Permintaan Tugas A:
Jawab pertanyaan berikut berdasarkan teks tentang embung di Rasau Jaya:
(i) Berapa kedalaman air kolam milik Damianus?
(ii) Berapa lama embung itu dikerjakan?
(iii) Berapa jauh sumur bor dari embung milik Damianus?
Permintaan Tugas B: Teruskan teks tentang embung di Rasau Jaya, mulai sesudah kalimat terakhirnya.

Teks Latihan:
Dahan dengan panjang sekiranya 3 meter dibenamkan ke kolam oleh pemiliknya, Damianus Dwi Pospo, yang berlokasi di Desa Rasau Jaya 2, Kubu Raya.
Pria yang sehari-hari sebagai petani itu menyebutkan, air kolam yang berwarna coklat kehitam-hitaman karena sedementasi gambut itu memiliki kedalaman 2 meter.
Kolam Damianus berukuran 4x6 dibikin secara swadaya bersama kelompok tani lainnya. Nantinya akan diisi ikan. Sehingga, sebelum musim kemarau tiba, petani dan Damianus bisa menikmati panen ikan. Kolam itu bernama embung.
“Embung yang dibikin ini, baru berumur sebulan. Hampir 15 hari dikerjakan. Dengan adanya embung ini nanti bisa mengantisipasi kebakaran lahan di sekitar sini,” kata Damianus kepada Bisnis, belum lama ini.
Desa yang memiliki waktu tempuh 1 jam dari Kota Pontianak ini termasuk lokasi lahan yang terdampak kebakaran hebat pada Oktober-November 2015 lalu.
Dampaknya, muncul asap pekat yang menyelimuti kota dan sekitarnya sehingga membuat aktivitas sekolah diliburkan, penerbangan lumpuh hampir sebulan, dan tentu terganggunya kesehatan saluran pernapasan.
Embung merupakan salah satu solusi selain teknik sekat pada kanal untuk menyirami api yang membakar hutan dan lahan pada musim kemarau tiba. Di Rasau Jaya terdapat dua desa, Rasau Jaya 2 dan Rasau Jaya 3. Setiap desa memiliki 1 unit embung.
Sekitar 10 meter dari embung milik Damianus terdapat sumur bor. Sewaktu-waktu, saat embung dan kanal benar-benar kering, maka sumur bor menjadi alternatif untuk menyedot air dari dasar tanah.
Pasalnya, semakin panas suhu udara, maka semakin mudah gambut terbakar. Dari permukaan seringkali tampak dikira api telah padam tetapi biasanya api masih membara di dalam tanah.
“Hampir 2 ha, lahan di sini terbakar. Tanaman yang terbakar ada kelapa sawit yang baru ditanam, ada nenas dan tumbuhan lain.”
Kejadian parah saat kemarau panjang akhir tahun lalu juga dialami Rustamaji. Tak jauh dari lokasi kebakaran milik Damianus, lahan pertaniannya dan lahan tidur hampir 23 ha terbakar. Gambut menjadi lahan yang mudah terbakar.
Luas kebakaran di kebun Damianus tersebut adalah yang terparah pada tahun ini setelah terakhir terjadi pada 2006 yang pernah terbakar hingga 30 ha. “Kebun kelapa sawit dan nenas milik saya hampir terbakar 11 ha tahun ini,” kata dia.
Saat kebakaran lahan berlangsung, belum ada embung, sumur bor dan sekat kanal untuk mencegah kebakaran meluas. Lokasi lahan milik Rustamaji yang sulit dijangkau membuat selang Manggala Agni tidak sampai ke titik kebakaran karena tidak adanya embung tersebut. Alhasil, bersama masyarakat desa setempat, berjibaku memadamkan api.

Cuplikan Data:
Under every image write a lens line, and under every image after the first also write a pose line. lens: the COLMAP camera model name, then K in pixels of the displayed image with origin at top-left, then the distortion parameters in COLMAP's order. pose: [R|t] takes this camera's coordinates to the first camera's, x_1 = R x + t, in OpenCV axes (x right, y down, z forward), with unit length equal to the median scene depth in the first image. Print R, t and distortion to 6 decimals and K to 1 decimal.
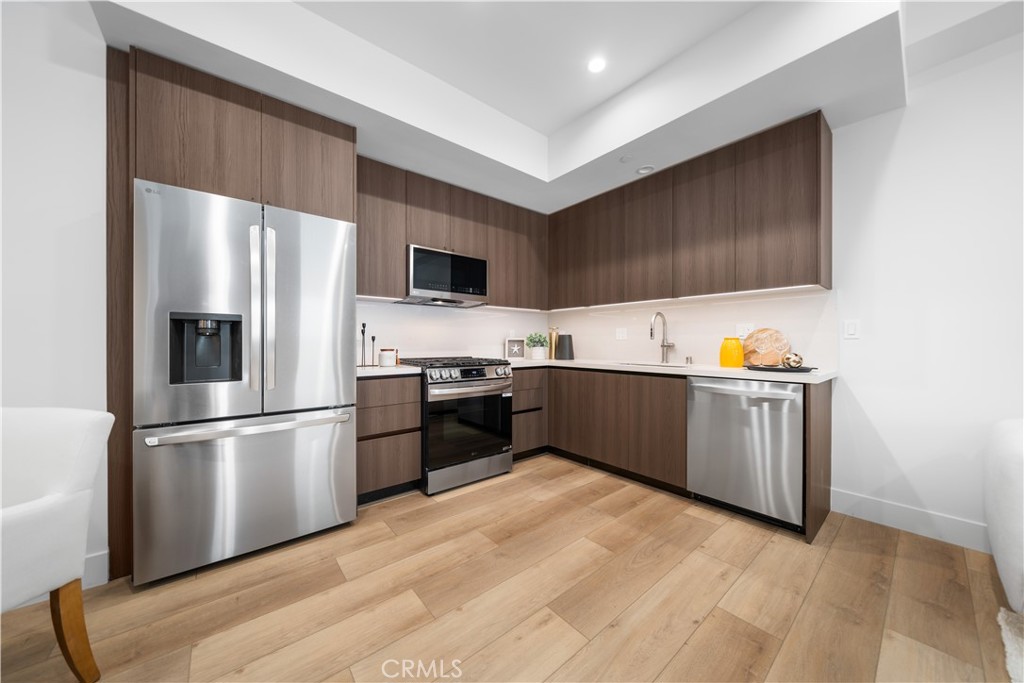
lens RADIAL K [[350.6, 0, 508.8], [0, 350.6, 343.8], [0, 0, 1]] dist [0.001642, 0.000133]
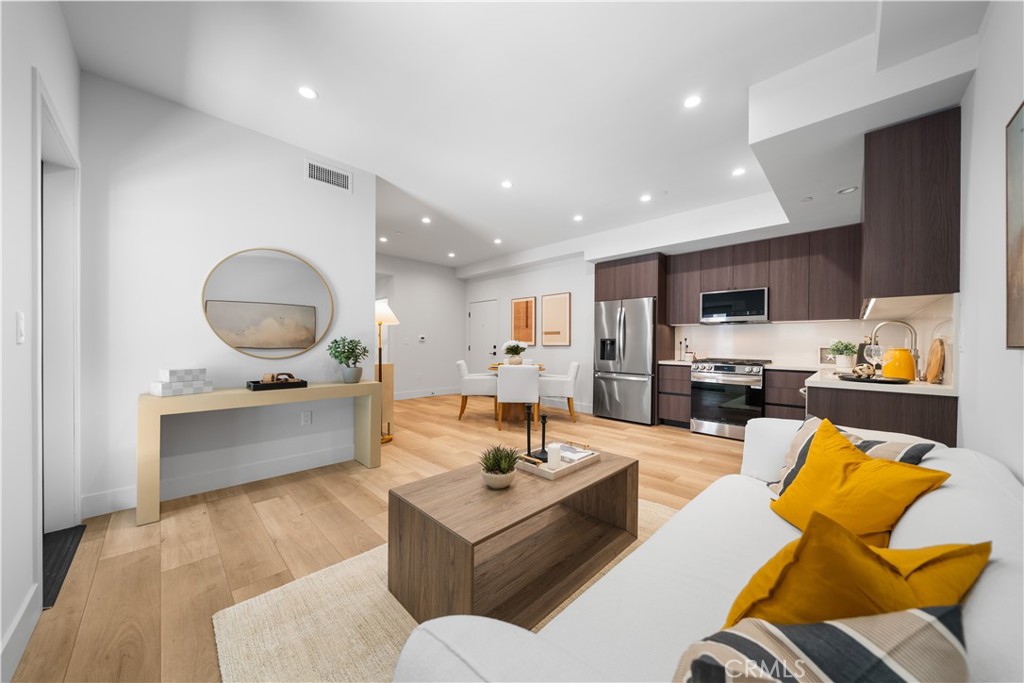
lens RADIAL K [[350.6, 0, 509.9], [0, 350.6, 344.3], [0, 0, 1]] dist [0.001642, 0.000133]
pose [[0.100098, 0.002811, -0.994974, 1.367564], [-0.014675, 0.999891, 0.001349, -0.013180], [0.994869, 0.014466, 0.100128, -0.125434]]
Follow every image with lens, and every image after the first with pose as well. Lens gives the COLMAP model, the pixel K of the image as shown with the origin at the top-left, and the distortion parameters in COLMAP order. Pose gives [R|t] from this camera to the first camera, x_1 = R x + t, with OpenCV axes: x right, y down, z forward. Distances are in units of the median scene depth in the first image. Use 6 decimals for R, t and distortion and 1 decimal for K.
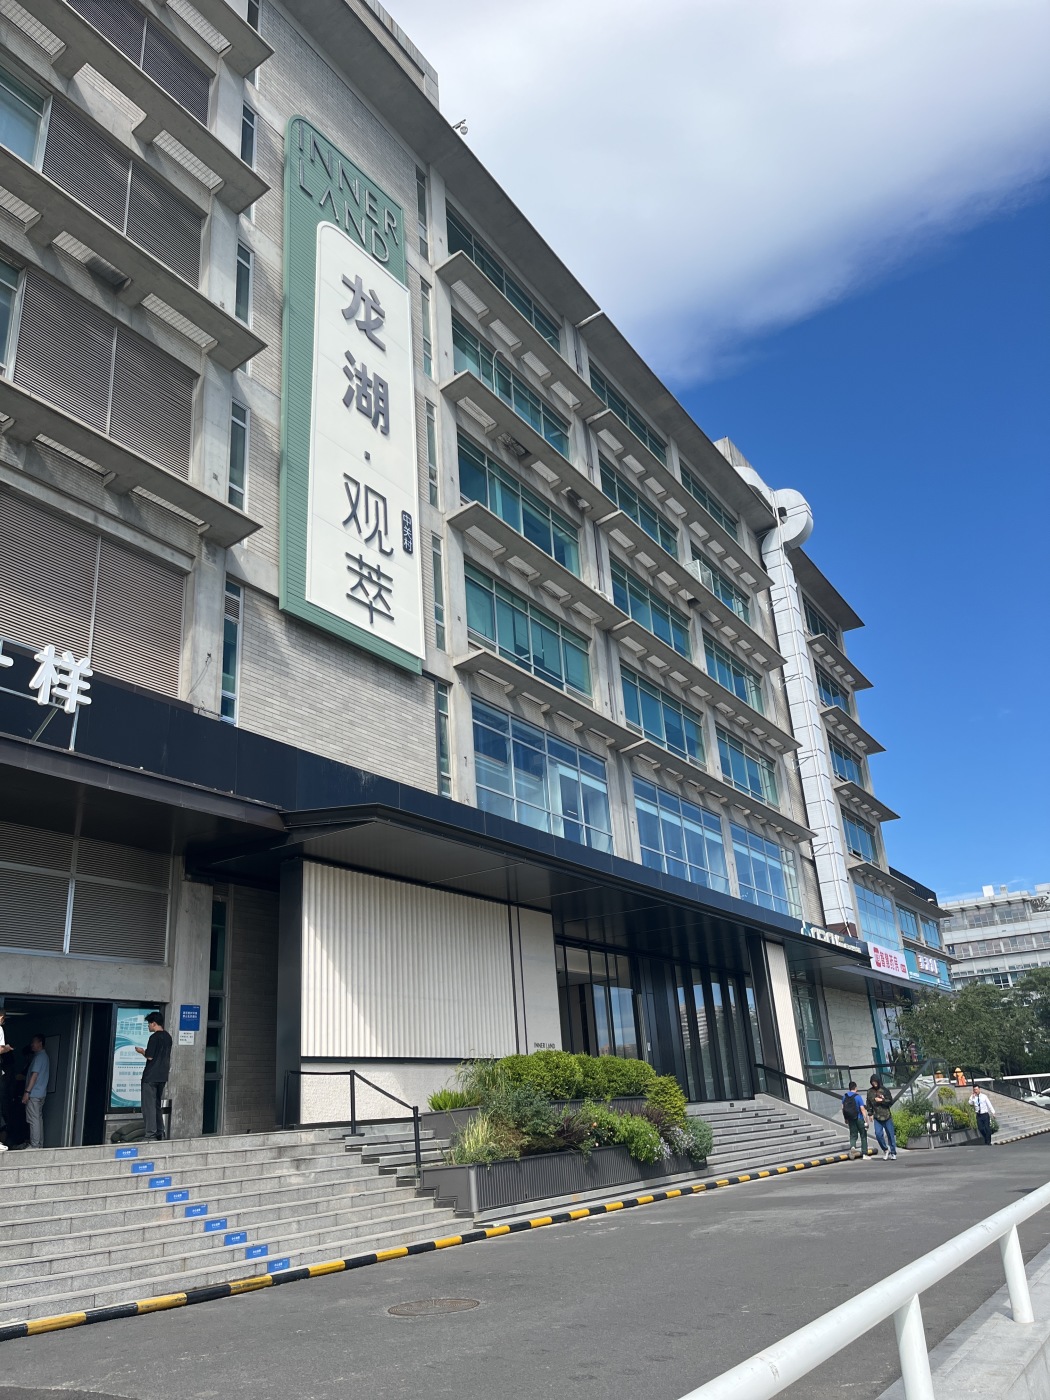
lens RADIAL K [[1046.1, 0, 540.7], [0, 1046.1, 719.9], [0, 0, 1]] dist [0.062706, -0.084862]
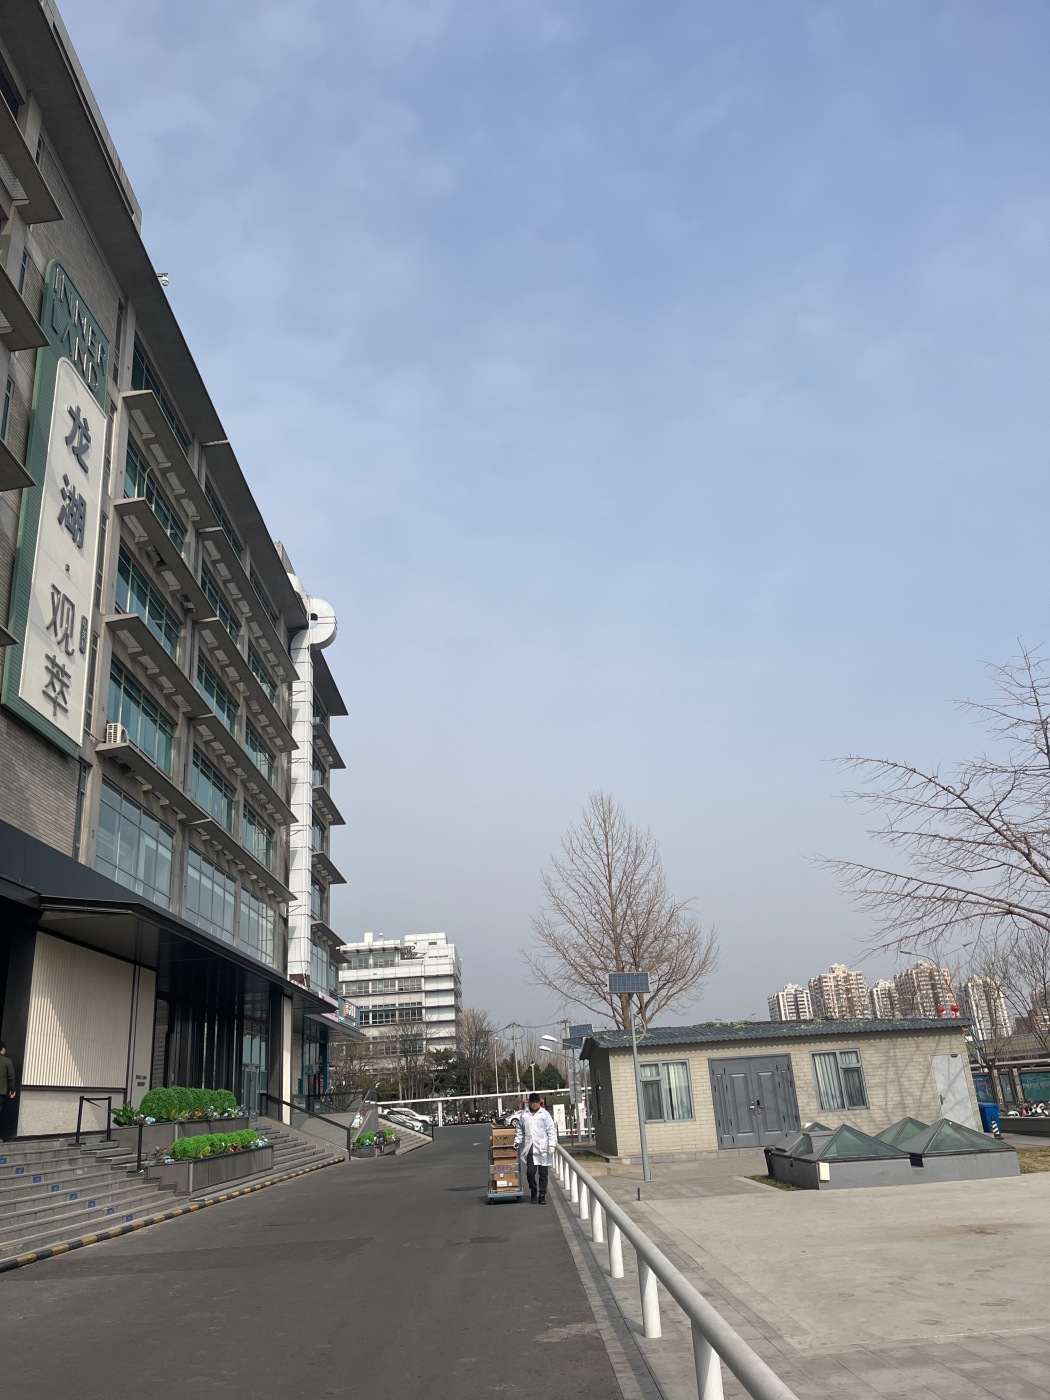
lens RADIAL K [[1046.1, 0, 510.3], [0, 1046.1, 720.7], [0, 0, 1]] dist [0.062706, -0.084862]
pose [[0.849232, 0.198345, 0.489351, -0.277295], [-0.188283, 0.979595, -0.070301, -0.090248], [-0.493310, -0.032434, 0.869248, -0.267674]]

Jawaban Latihan A:
(i) 2 meter.
(ii) Hampir 15 hari.
(iii) Sekitar 10 meter.

Jawaban Latihan B:
Tanami Kopi
Kini, masyarakat di Desa Raya Jaya 2, sudah punya berbagai alternatif mengantisipasi kebakaran lahan dengan cepat karena adanya embung, sumur bor dan sekat kanal.
Tak cukup sampai di situ, ada fasilitas fisik lain yang diberikan oleh Perserikatan Bangsa-Bangsa (PBB) melalui United Nations Developments Program (UNDP) REDD+ Indonesia dengan menggandeng LSM lokal yaitu Riak Bumi dengan menanami sejumlah komoditas sebagai bagian pemulihan ekosistem.
Ada kopi jenis Liberica, tanaman keras sangon, dan jagon atau dikenal kayu besi untuk ditanami sekitar embung tadi. Masyarakat diberikan 4.000 bibit tanaman keras, 2.000 bibit buah-buahan lokal, dan 2.000 bibit kopi.
“Selama ini, kopi ditanam secara mandiri di pekarangan rumah. Jadi kami berharap bibit kopi ini bisa dipasarkan. Di Pontianak menjamur warung kopi dikunjungi anak muda,” ujarnya Direktur Eksekutif Riak Bumi Valentinus Heri.
Sementara, menurut Staff Koordinator Bidang Komunikasi UNDP Khairullah mengatakan pihaknya tidak hanya memberikan fasilitas fisik dan pendampingan kepada masyarakat di Rasau Jaya 2 saja. Ada desa-desa lain di Provinsi Riau, Sumatra Selatan, Sumatra Barat dan Jambi.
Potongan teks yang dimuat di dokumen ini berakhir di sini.